Augsburger Allgemeine (Ausgabe Stadt)
Ein Wollfaden für jeden Knoten im Leben
In den katholischen Kirchen in Oberhausen und im Bärenkeller gibt es jetzt „Knotensäulen“
Gerade im Monat Mai bringen Katholiken ihre Sorgen und Nöte gerne vor das Bild „Maria Knotenlöserin“in St. Peter am Perlach. Inzwischen weltweit bekannt geworden, vor allem weil es Papst Franziskus so sehr schätzt, wird es seit über 300 Jahren verehrt. Das Bild zeigt Maria, die Mutter Gottes, wie sie an einem Band, das man ihr reicht, Knoten löst.

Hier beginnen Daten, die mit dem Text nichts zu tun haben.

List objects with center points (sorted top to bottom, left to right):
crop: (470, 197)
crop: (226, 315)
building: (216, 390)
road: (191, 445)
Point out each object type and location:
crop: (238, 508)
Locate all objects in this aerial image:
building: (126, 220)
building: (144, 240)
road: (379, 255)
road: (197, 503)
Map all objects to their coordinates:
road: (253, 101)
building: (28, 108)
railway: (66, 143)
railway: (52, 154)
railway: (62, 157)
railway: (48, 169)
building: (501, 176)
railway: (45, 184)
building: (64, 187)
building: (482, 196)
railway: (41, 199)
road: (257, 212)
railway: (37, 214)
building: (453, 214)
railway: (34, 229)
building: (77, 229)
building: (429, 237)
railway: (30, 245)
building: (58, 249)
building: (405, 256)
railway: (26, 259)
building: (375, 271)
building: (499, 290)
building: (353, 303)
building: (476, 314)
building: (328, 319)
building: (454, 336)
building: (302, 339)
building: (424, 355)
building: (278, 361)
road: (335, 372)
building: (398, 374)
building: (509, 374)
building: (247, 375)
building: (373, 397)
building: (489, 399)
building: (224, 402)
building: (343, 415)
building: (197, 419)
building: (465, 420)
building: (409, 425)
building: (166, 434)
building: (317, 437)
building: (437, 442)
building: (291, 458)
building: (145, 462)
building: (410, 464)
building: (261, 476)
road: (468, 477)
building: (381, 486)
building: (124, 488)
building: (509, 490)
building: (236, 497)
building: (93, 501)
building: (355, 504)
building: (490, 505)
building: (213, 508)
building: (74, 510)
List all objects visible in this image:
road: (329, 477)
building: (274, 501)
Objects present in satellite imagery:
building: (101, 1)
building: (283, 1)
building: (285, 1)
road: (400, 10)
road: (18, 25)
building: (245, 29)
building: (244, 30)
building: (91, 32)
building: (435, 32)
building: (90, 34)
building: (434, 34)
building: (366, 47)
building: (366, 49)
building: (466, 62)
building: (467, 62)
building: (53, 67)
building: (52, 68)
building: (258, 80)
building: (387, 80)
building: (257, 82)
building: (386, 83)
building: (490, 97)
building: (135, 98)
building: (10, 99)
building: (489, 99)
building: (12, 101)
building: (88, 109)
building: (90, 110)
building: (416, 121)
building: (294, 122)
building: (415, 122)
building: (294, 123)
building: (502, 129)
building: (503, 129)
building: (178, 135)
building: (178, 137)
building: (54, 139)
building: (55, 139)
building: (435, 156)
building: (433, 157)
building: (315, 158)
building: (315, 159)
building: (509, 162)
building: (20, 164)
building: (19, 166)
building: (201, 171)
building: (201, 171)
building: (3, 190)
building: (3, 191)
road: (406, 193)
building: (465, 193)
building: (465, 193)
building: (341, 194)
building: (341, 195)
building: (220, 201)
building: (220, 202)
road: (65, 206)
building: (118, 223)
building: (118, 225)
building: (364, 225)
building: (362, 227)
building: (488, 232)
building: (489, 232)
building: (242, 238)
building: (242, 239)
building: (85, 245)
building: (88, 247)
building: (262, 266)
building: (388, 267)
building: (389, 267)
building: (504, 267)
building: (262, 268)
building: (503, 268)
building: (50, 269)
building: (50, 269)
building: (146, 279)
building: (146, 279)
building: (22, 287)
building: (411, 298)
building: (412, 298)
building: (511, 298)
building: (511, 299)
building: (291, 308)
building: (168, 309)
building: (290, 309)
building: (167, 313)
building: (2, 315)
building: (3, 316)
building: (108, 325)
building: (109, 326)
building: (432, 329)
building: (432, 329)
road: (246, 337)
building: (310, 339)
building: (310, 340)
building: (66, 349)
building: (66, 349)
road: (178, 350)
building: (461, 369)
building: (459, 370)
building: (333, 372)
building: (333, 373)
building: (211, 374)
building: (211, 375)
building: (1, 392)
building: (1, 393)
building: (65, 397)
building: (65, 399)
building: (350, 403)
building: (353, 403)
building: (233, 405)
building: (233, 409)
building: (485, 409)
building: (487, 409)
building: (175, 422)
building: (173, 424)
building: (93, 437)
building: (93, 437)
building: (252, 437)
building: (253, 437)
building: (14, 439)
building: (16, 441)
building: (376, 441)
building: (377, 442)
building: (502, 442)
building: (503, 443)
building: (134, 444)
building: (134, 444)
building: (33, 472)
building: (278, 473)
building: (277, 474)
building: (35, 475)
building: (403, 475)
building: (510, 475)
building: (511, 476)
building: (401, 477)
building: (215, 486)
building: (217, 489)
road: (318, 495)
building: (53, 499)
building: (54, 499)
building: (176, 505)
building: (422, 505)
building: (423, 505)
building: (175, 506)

Normalerweise findet man vor diesem Bild in St. Peter am Perlach den ganzen Tag über Menschen. In diesen Zeiten jedoch ist nichts normal: Ein Schild am Eingangsportal von St. Peter weist darauf hin, dass die Kirche vorübergehend geschlossen bleibt. Martin Ziegelmayr, Vorsitzender des
Bürgervereins St. Peter am Perlach, begründet die Schließung, die voraussichtlich bis Ende Mai gelten soll, damit, dass sie die Richtlinien zu den Hygienemaßnahmen in der zu kleinen Kirche nicht hätten einhalten können.
Unabhängig davon entstand in der Pfarreiengemeinschaft Oberhausenbärenkeller die Idee, den Menschen Orte zu schaffen, wo sie den Mai hindurch ihre ganz eigenen „Knoten“im Leben sinnenfällig vor die Muttergottes, die „Knotenlöserin“, bringen können. Die Initiative ging von Pfarrer Bernd Weidner aus, der sich wiederum von einem Kollegen in München hat inspirieren lassen.
Und so sehen diese „Orte“aus: Jeweils vor den Marienfiguren in den Oberhauser Kirchen St. Konrad, St.
Peter und Paul, St. Josef und in St. Martin wurden Stelen aus Bauzaungittern aufgestellt und in Form gebracht. Daneben steht ein Körbchen mit bunten Wollfäden. Die Gläubigen, die tagsüber in die Kirchen kommen, sind eingeladen, sinnbildlich für ihre „Knoten“im Leben einen Wollfaden an das Gestell zu binden. Ein Besuch vor Ort, etwa in St. Konrad im Bärenkeller, zeigt eine „Knotensäule“, an der bereits ungezählte Fäden hängen – Wollfäden, Bänder, Freundschaftsbändchen. „Ich staune gerade, wie viele Menschen tagsüber hierher in die geöffneten Kirchen kommen“, so Pfarrer Bernd Weidner. Er weiß, dass die Menschen einen Ort brauchen, an den sie hingehen können „mit den Verwicklungen und Verwirrungen
in ihrem Leben.“Das können, so Weidner, „Ängste sein, die uns binden, innere Zwänge, die uns gefangen halten, Sorgen, die sich wie ein Knoten auf unsere Stimme legen und uns den Magen zusammenziehen“.
Wohin nun mit allem? Bilder, Symbole, Zeichen, so der Pfarrer, können trösten. Mit den „Knotensäulen“hätten sie in den vier Kirchen der Pfarreiengemeinschaft solche Orte bereitet, die Gläubige aufsuchen können. Sie bringen einen Wollfaden oder ein Bändchen an, zünden vielleicht eine Kerze vor der Marienfigur an und verweilen im Gebet. Geöffnet sind diese Kirchen täglich von 9 Uhr bis 18 Uhr. Für die Gottesdienste gelten noch immer strenge Zugangsbedingungen und Hygienemaßnahmen.